Figure 5. HCC4006 Ge-R cells with mesenchymal phenotype are sensitive to MEK inhibition.

Figure 5.

A. Cell surface expression of CXCR7 in HCC4006 cells ectopically expressing LacZ-V5 or CXCR7-V5. Average of five independent assays with duplicate runs, ****p≤0.0001, ***p≤0.001. B. Lysates made from HCC4006 cells ectopically expressing LacZ-V5 or CXCR7-V5, treated with DMSO (DAY0) or 1 μmol/L osimertinib for 7 days or 14 days, were subject to immunoblots with antibodies indicted. Image is representative of three independent experiments. C. Lysates used in Fig.5B was subject to immunoblots with indicated antibodies. Image is representative of three independent experiments.

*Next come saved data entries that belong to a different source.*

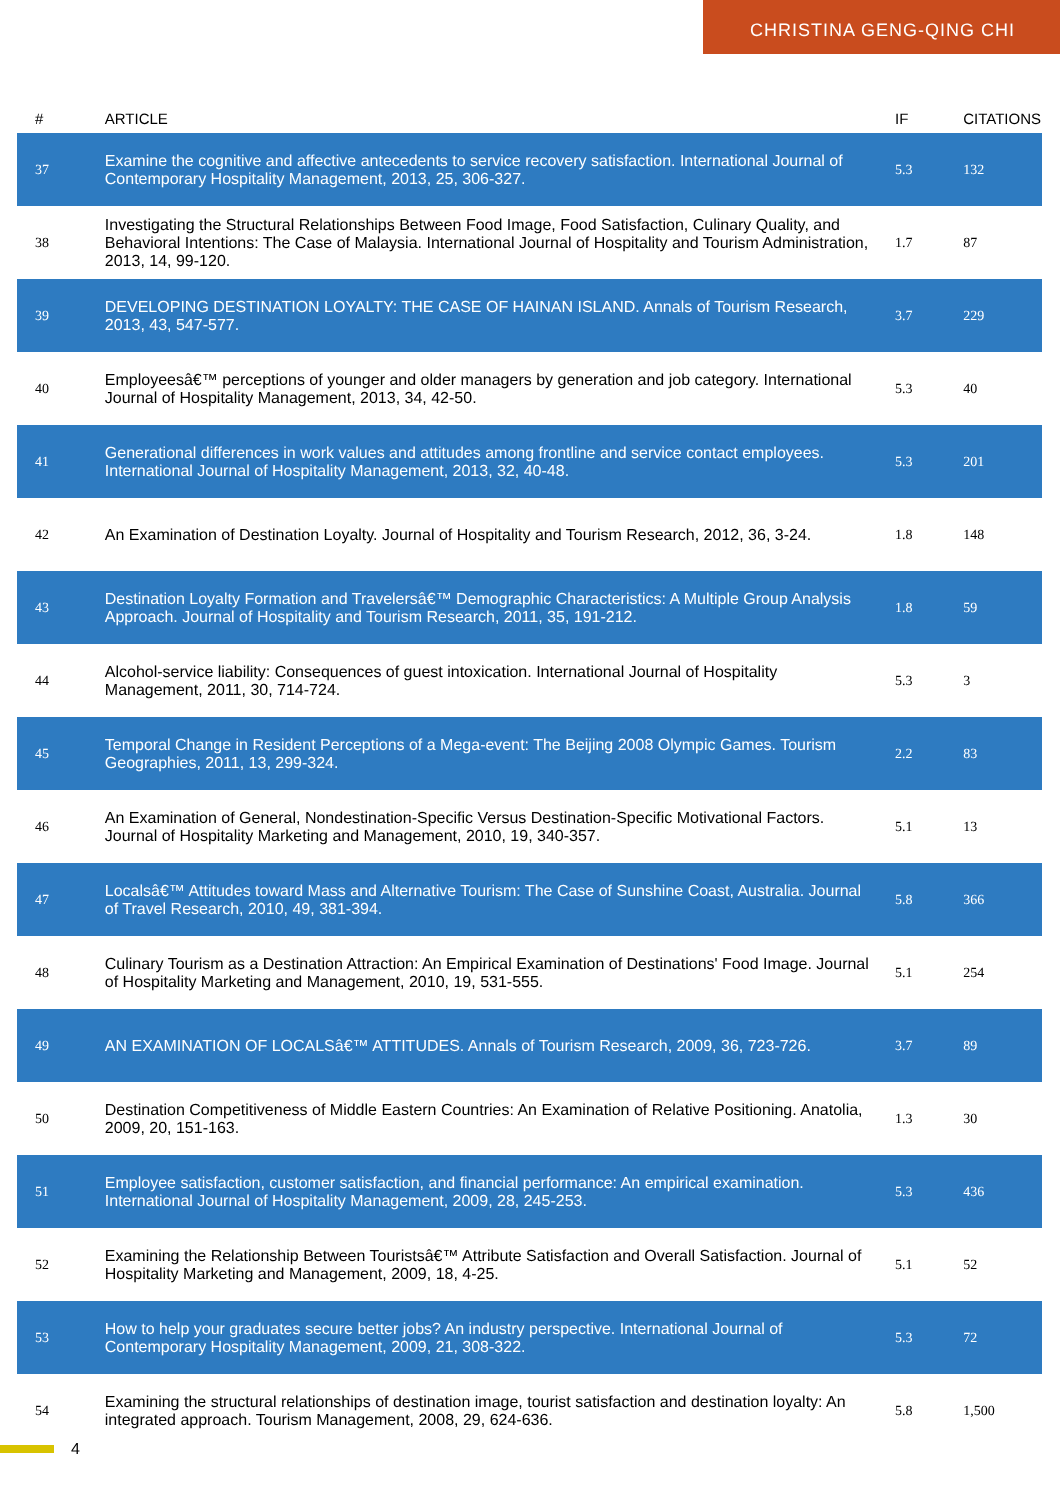CHRISTINA GENG-QING CHI
| # | ARTICLE | IF | CITATIONS |
| --- | --- | --- | --- |
| 37 | Examine the cognitive and affective antecedents to service recovery satisfaction. International Journal of Contemporary Hospitality Management, 2013, 25, 306-327. | 5.3 | 132 |
| 38 | Investigating the Structural Relationships Between Food Image, Food Satisfaction, Culinary Quality, and Behavioral Intentions: The Case of Malaysia. International Journal of Hospitality and Tourism Administration, 2013, 14, 99-120. | 1.7 | 87 |
| 39 | DEVELOPING DESTINATION LOYALTY: THE CASE OF HAINAN ISLAND. Annals of Tourism Research, 2013, 43, 547-577. | 3.7 | 229 |
| 40 | Employeesâ€™ perceptions of younger and older managers by generation and job category. International Journal of Hospitality Management, 2013, 34, 42-50. | 5.3 | 40 |
| 41 | Generational differences in work values and attitudes among frontline and service contact employees. International Journal of Hospitality Management, 2013, 32, 40-48. | 5.3 | 201 |
| 42 | An Examination of Destination Loyalty. Journal of Hospitality and Tourism Research, 2012, 36, 3-24. | 1.8 | 148 |
| 43 | Destination Loyalty Formation and Travelersâ€™ Demographic Characteristics: A Multiple Group Analysis Approach. Journal of Hospitality and Tourism Research, 2011, 35, 191-212. | 1.8 | 59 |
| 44 | Alcohol-service liability: Consequences of guest intoxication. International Journal of Hospitality Management, 2011, 30, 714-724. | 5.3 | 3 |
| 45 | Temporal Change in Resident Perceptions of a Mega-event: The Beijing 2008 Olympic Games. Tourism Geographies, 2011, 13, 299-324. | 2.2 | 83 |
| 46 | An Examination of General, Nondestination-Specific Versus Destination-Specific Motivational Factors. Journal of Hospitality Marketing and Management, 2010, 19, 340-357. | 5.1 | 13 |
| 47 | Localsâ€™ Attitudes toward Mass and Alternative Tourism: The Case of Sunshine Coast, Australia. Journal of Travel Research, 2010, 49, 381-394. | 5.8 | 366 |
| 48 | Culinary Tourism as a Destination Attraction: An Empirical Examination of Destinations' Food Image. Journal of Hospitality Marketing and Management, 2010, 19, 531-555. | 5.1 | 254 |
| 49 | AN EXAMINATION OF LOCALSâ€™ ATTITUDES. Annals of Tourism Research, 2009, 36, 723-726. | 3.7 | 89 |
| 50 | Destination Competitiveness of Middle Eastern Countries: An Examination of Relative Positioning. Anatolia, 2009, 20, 151-163. | 1.3 | 30 |
| 51 | Employee satisfaction, customer satisfaction, and financial performance: An empirical examination. International Journal of Hospitality Management, 2009, 28, 245-253. | 5.3 | 436 |
| 52 | Examining the Relationship Between Touristsâ€™ Attribute Satisfaction and Overall Satisfaction. Journal of Hospitality Marketing and Management, 2009, 18, 4-25. | 5.1 | 52 |
| 53 | How to help your graduates secure better jobs? An industry perspective. International Journal of Contemporary Hospitality Management, 2009, 21, 308-322. | 5.3 | 72 |
| 54 | Examining the structural relationships of destination image, tourist satisfaction and destination loyalty: An integrated approach. Tourism Management, 2008, 29, 624-636. | 5.8 | 1,500 |
4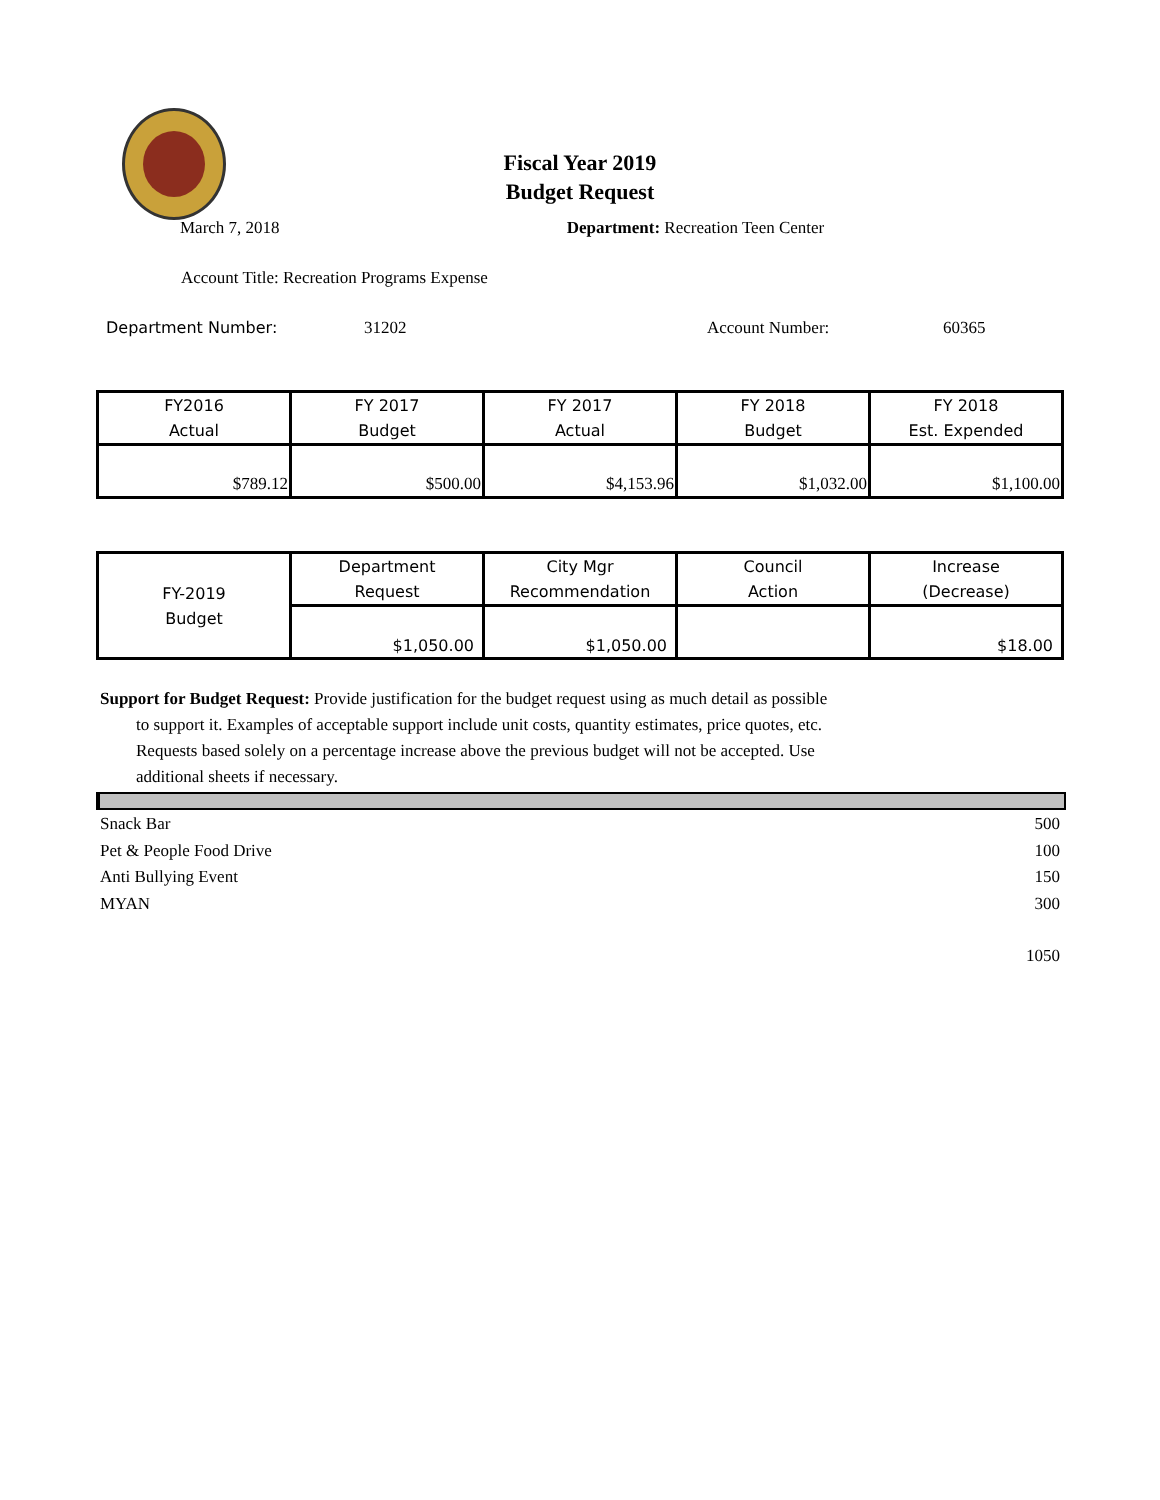Fiscal Year 2019
Budget Request
March 7, 2018 Department: Recreation Teen Center
Account Title: Recreation Programs Expense
Department Number: 31202 Account Number: 60365
| FY2016 Actual | FY 2017 Budget | FY 2017 Actual | FY 2018 Budget | FY 2018 Est. Expended |
| --- | --- | --- | --- | --- |
| $789.12 | $500.00 | $4,153.96 | $1,032.00 | $1,100.00 |
| FY-2019 Budget | Department Request | City Mgr Recommendation | Council Action | Increase (Decrease) |
| --- | --- | --- | --- | --- |
| | $1,050.00 | $1,050.00 | | $18.00 |
Support for Budget Request: Provide justification for the budget request using as much detail as possible
to support it. Examples of acceptable support include unit costs, quantity estimates, price quotes, etc.
Requests based solely on a percentage increase above the previous budget will not be accepted. Use
additional sheets if necessary.
Snack Bar 500
Pet & People Food Drive 100
Anti Bullying Event 150
MYAN 300
1050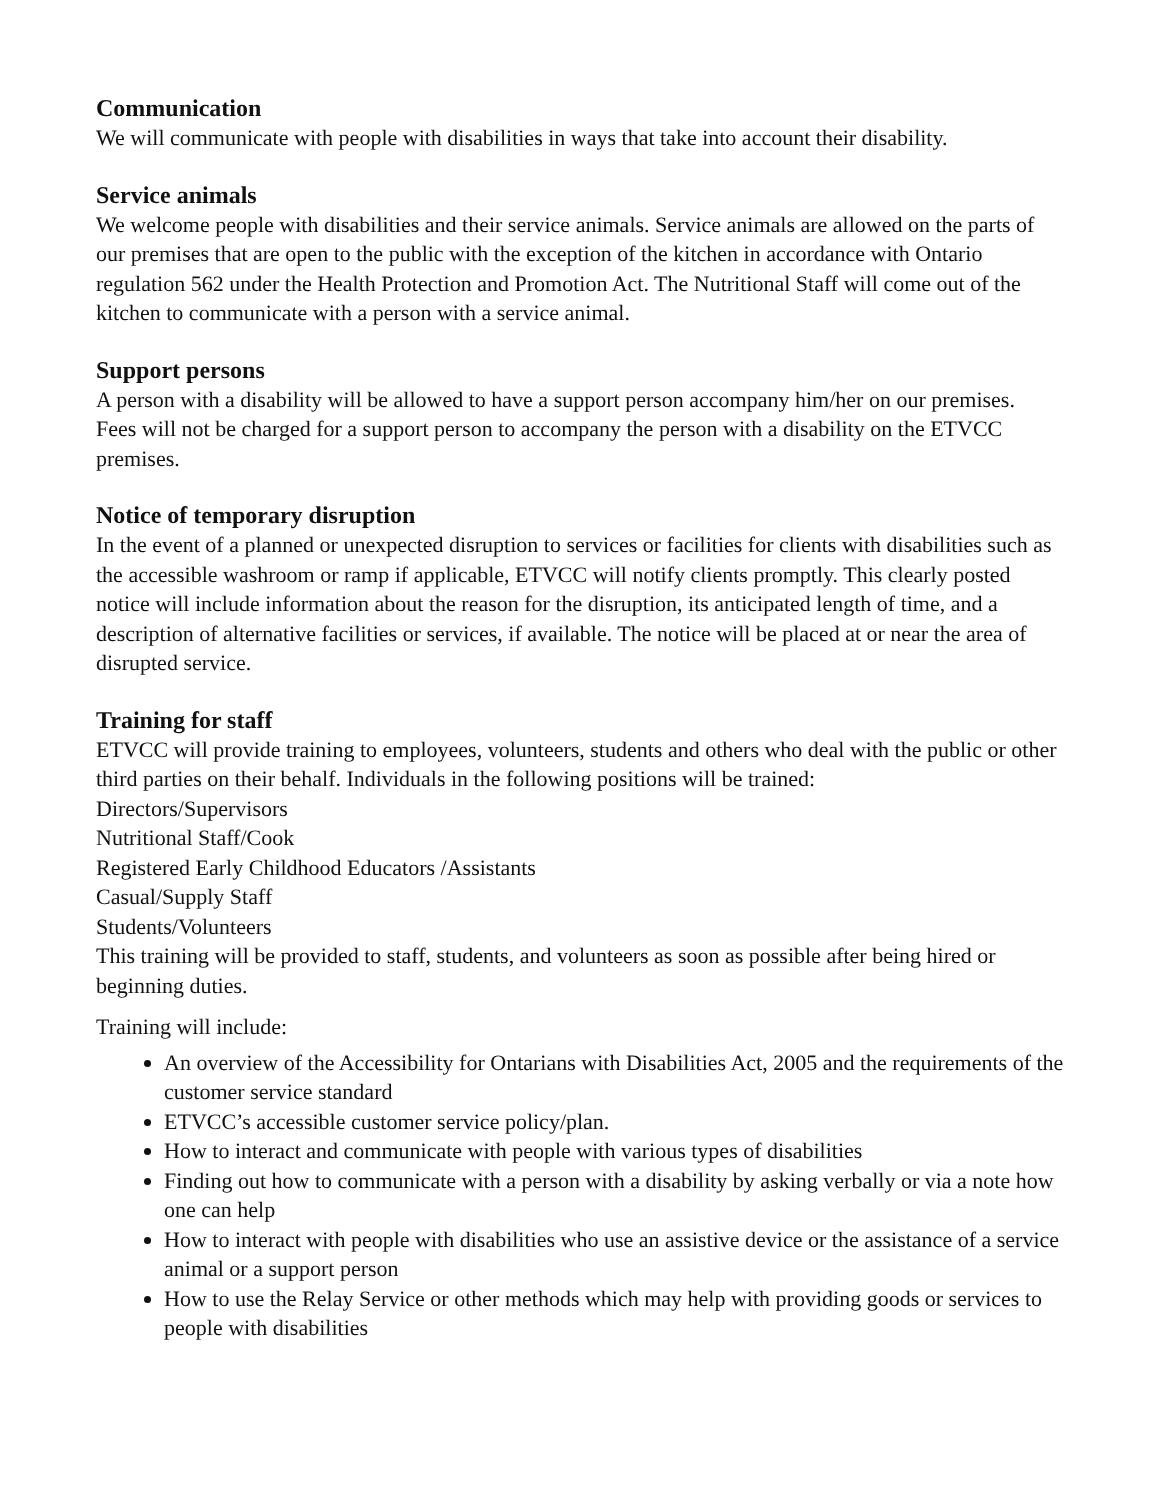Communication
We will communicate with people with disabilities in ways that take into account their disability.
Service animals
We welcome people with disabilities and their service animals. Service animals are allowed on the parts of our premises that are open to the public with the exception of the kitchen in accordance with Ontario regulation 562 under the Health Protection and Promotion Act. The Nutritional Staff will come out of the kitchen to communicate with a person with a service animal.
Support persons
A person with a disability will be allowed to have a support person accompany him/her on our premises.
Fees will not be charged for a support person to accompany the person with a disability on the ETVCC premises.
Notice of temporary disruption
In the event of a planned or unexpected disruption to services or facilities for clients with disabilities such as the accessible washroom or ramp if applicable, ETVCC will notify clients promptly. This clearly posted notice will include information about the reason for the disruption, its anticipated length of time, and a description of alternative facilities or services, if available. The notice will be placed at or near the area of disrupted service.
Training for staff
ETVCC will provide training to employees, volunteers, students and others who deal with the public or other third parties on their behalf. Individuals in the following positions will be trained:
Directors/Supervisors
Nutritional Staff/Cook
Registered Early Childhood Educators /Assistants
Casual/Supply Staff
Students/Volunteers
This training will be provided to staff, students, and volunteers as soon as possible after being hired or beginning duties.
Training will include:
An overview of the Accessibility for Ontarians with Disabilities Act, 2005 and the requirements of the customer service standard
ETVCC’s accessible customer service policy/plan.
How to interact and communicate with people with various types of disabilities
Finding out how to communicate with a person with a disability by asking verbally or via a note how one can help
How to interact with people with disabilities who use an assistive device or the assistance of a service animal or a support person
How to use the Relay Service or other methods which may help with providing goods or services to people with disabilities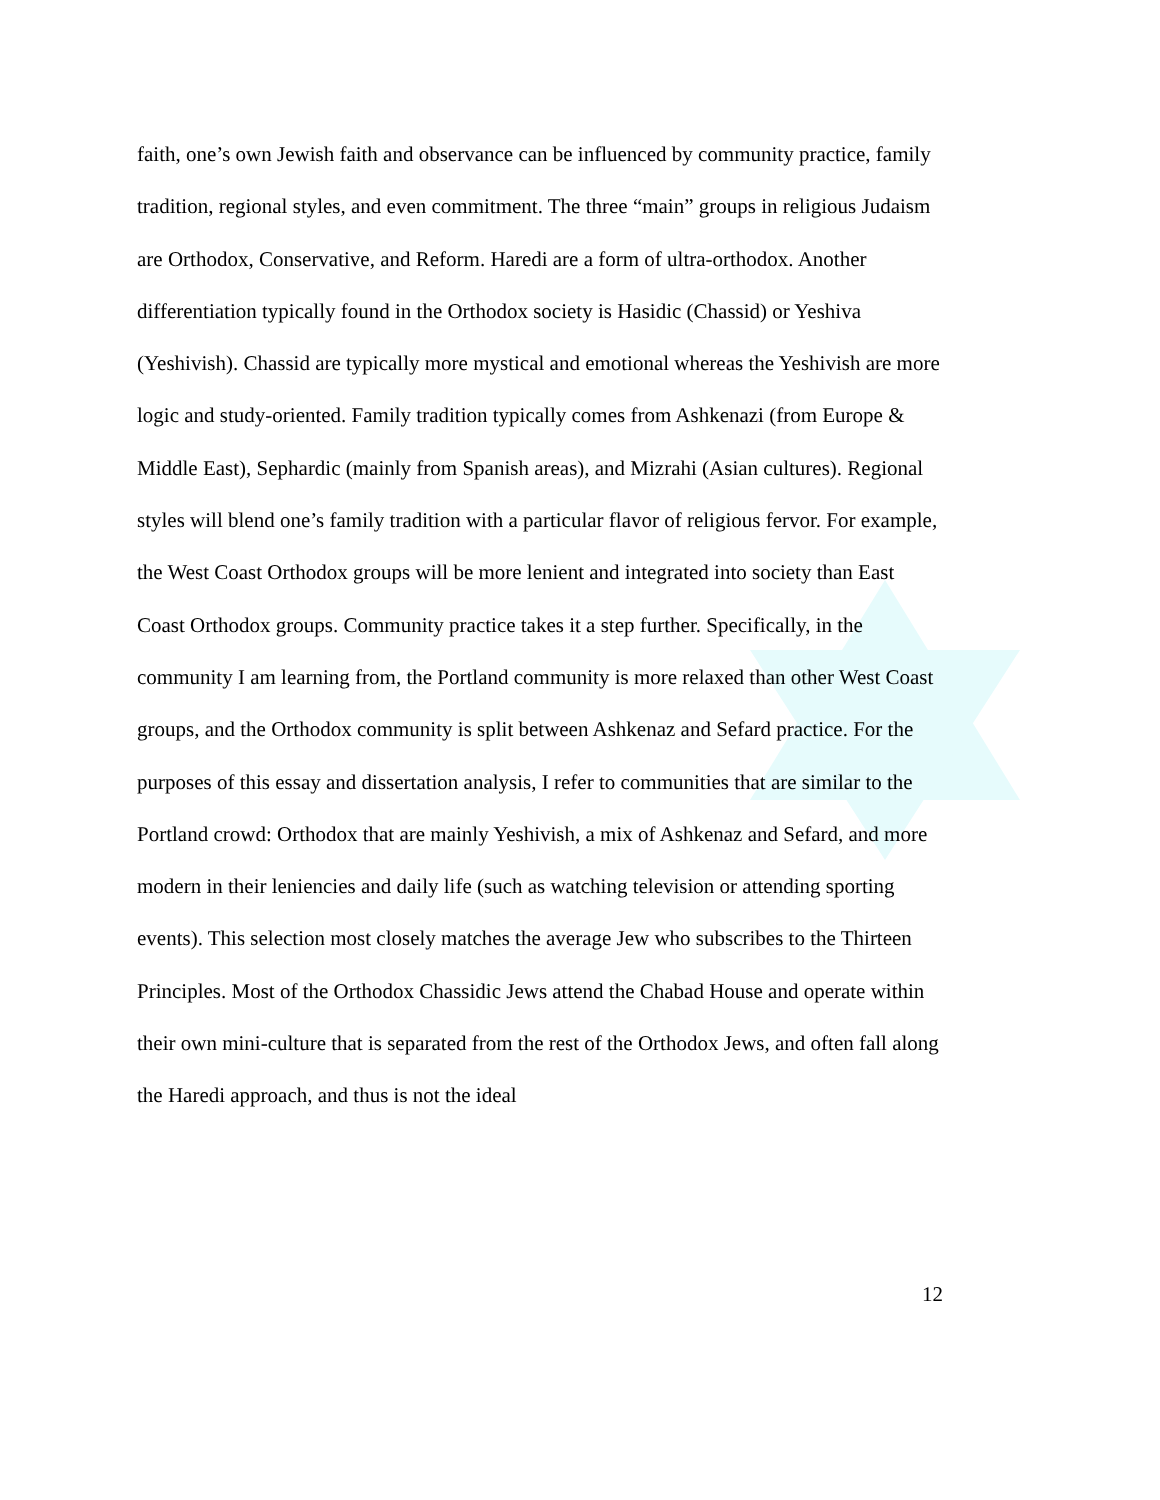faith, one’s own Jewish faith and observance can be influenced by community practice, family tradition, regional styles, and even commitment. The three “main” groups in religious Judaism are Orthodox, Conservative, and Reform. Haredi are a form of ultra-orthodox. Another differentiation typically found in the Orthodox society is Hasidic (Chassid) or Yeshiva (Yeshivish). Chassid are typically more mystical and emotional whereas the Yeshivish are more logic and study-oriented. Family tradition typically comes from Ashkenazi (from Europe & Middle East), Sephardic (mainly from Spanish areas), and Mizrahi (Asian cultures). Regional styles will blend one’s family tradition with a particular flavor of religious fervor. For example, the West Coast Orthodox groups will be more lenient and integrated into society than East Coast Orthodox groups. Community practice takes it a step further. Specifically, in the community I am learning from, the Portland community is more relaxed than other West Coast groups, and the Orthodox community is split between Ashkenaz and Sefard practice. For the purposes of this essay and dissertation analysis, I refer to communities that are similar to the Portland crowd: Orthodox that are mainly Yeshivish, a mix of Ashkenaz and Sefard, and more modern in their leniencies and daily life (such as watching television or attending sporting events). This selection most closely matches the average Jew who subscribes to the Thirteen Principles. Most of the Orthodox Chassidic Jews attend the Chabad House and operate within their own mini-culture that is separated from the rest of the Orthodox Jews, and often fall along the Haredi approach, and thus is not the ideal
12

D. HCC4006 cells ectopically expressing LacZ-V5 or CXCR7-V5 were treated with DMSO or 1 μmol/L osimertinib for the days indicated and surviving cells were stained with crystal violet. Image is representative of three independent assays. E. Additional set of cells were prepared and treated as described in Fig.5D. The surviving cells were counted. Average of three independent assays, p=0.0019. F. HCC4006 and Ge-R cells were treated with DMSO, 500nmol/L of gefitinib (EGFRi) or 500nmol/L trametinib (MEKi) or 500nmol/L buparlisib (PI3Ki) for 72 hours. Lysates were subjected to immunoblot with antibodies indicated. Image is representative of three independent experiments. G. HCC4006 and Ge-R cells were treated as in Fig.5F and Annexin V apoptosis assay was performed. Average of three independent assays. Bars, S.D. (***p≤0.001, **p≤0.01, *p≤0.05). H. HCC827 cells ectopically overexpressing constitutively active MEK (MEKDD) or pBabe control vector (Vector) were treated with DMSO (D), osimertinib (O), crizotinib (C) or combination (O/C) and phosphorylation of ERK1/2 for 48hours and EGFR and apoptotic markers were assessed. Image is representative of three independent experiments. I. Annexin V apoptosis assay was performed for the experiment described in Fig.5H. Results are average of three independent assays. (N.S. not significant, ****p≤0.0001). Average of three independent assays. Error Bars, S.D.